Yes. The Government is proposing to create an Income Insurance Scheme (Scheme) for employees in New Zealand. It is just a proposal at this stage and is not in effect. The proposal states that employees who lose their job through no fault of their own (i.e. their role is made redundant) may be paid 80% of their income for up to 7 months. This would be made up of a 4-week notice period and 4-week payment, at 80% of their salary, from their employer, plus a further 6 months of financial support from the Scheme at 80% of their salary.
Workers would be eligible after having made 6 months of contributions towards the Scheme within the previous 18 months. Fixed term and seasonal work would be covered up until the original end date of employment. Casual workers who could illustrate a reasonable expectation of future income would be treated like permanent workers.
Similar to how ACC works for accidents, the scheme would be funded by levies on wages and salaries.

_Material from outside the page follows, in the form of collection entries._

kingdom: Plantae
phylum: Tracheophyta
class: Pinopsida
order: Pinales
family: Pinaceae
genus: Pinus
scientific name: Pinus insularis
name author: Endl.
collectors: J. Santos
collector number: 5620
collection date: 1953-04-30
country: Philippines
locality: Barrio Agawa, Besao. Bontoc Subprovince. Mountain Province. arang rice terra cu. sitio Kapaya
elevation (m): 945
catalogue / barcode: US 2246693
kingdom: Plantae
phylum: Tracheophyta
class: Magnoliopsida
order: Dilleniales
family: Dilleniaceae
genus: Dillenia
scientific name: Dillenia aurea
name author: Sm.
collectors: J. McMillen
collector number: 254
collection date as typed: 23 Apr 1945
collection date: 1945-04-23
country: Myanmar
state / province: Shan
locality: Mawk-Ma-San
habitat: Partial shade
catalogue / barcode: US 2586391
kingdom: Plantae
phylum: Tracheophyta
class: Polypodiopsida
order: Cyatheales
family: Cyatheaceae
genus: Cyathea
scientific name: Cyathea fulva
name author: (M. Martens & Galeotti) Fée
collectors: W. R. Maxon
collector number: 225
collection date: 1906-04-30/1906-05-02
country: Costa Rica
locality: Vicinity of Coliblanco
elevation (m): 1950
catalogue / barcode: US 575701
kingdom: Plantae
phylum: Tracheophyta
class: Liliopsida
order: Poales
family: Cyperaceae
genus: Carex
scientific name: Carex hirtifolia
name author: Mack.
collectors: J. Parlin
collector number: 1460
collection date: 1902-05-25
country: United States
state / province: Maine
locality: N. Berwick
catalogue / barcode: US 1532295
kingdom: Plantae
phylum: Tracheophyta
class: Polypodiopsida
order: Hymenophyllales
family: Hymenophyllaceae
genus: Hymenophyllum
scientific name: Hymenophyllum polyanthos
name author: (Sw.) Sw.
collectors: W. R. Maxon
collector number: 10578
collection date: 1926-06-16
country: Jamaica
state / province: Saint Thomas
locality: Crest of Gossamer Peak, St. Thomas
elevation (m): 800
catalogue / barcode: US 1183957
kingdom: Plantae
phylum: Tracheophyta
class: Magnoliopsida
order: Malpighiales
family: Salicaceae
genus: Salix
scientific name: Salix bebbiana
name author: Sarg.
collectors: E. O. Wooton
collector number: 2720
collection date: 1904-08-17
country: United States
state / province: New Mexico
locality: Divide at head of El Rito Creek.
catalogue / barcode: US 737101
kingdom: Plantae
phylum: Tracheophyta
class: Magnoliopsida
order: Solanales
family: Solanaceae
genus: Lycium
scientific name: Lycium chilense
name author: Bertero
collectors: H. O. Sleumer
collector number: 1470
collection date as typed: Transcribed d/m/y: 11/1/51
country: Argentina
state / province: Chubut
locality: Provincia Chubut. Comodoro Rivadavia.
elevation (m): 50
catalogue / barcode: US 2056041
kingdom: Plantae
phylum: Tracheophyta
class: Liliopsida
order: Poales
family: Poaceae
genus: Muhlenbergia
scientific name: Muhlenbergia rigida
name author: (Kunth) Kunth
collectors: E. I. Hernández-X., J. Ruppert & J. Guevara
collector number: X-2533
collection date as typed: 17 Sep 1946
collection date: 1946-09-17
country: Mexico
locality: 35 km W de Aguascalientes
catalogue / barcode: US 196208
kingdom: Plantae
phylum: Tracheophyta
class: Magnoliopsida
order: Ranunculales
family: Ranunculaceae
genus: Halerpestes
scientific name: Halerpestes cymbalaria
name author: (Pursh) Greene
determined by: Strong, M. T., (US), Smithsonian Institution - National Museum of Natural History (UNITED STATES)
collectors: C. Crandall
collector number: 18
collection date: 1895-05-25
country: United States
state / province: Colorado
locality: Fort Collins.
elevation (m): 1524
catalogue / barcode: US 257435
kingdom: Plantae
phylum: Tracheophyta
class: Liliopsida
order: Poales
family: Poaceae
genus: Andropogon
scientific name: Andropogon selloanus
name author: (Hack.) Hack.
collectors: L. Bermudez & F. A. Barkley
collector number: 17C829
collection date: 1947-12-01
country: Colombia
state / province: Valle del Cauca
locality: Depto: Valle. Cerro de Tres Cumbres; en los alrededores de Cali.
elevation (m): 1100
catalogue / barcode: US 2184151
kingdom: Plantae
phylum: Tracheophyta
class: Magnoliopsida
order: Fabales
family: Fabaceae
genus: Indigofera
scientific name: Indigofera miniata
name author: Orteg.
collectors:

Workers and employers would both contribute, so this would represent an increased cost to businesses. It is estimated that workers and employers would each pay a levy of approximately 1.39%.
If it goes ahead, this scheme will represent a major shift in how an employee is supported when they lose their job in a no-fault situation. It would also see employers funding a 4-week notice period plus a 4-week payment in addition to levies.
Employers in the transport industry can also have their say. Employers may wish to submit their comments to the Ministry of Business, Innovation and Employment. The proposed scheme is open for comment, with submissions closing on 26 April 2022. You can email submissions to firstname.lastname@example.org or complete a short survey using the following website link, which is estimated to take a maximum of 15 minutes: https://www.mbie.govt.nz/have-your-say/income-insurance/ . This website provides a discussion document with further details on the scheme, a summary booklet of the proposals, and a submission template.
The content of this article is intended to provide a general guide to the subject matter. Specialist advice should be sought about your specific circumstances.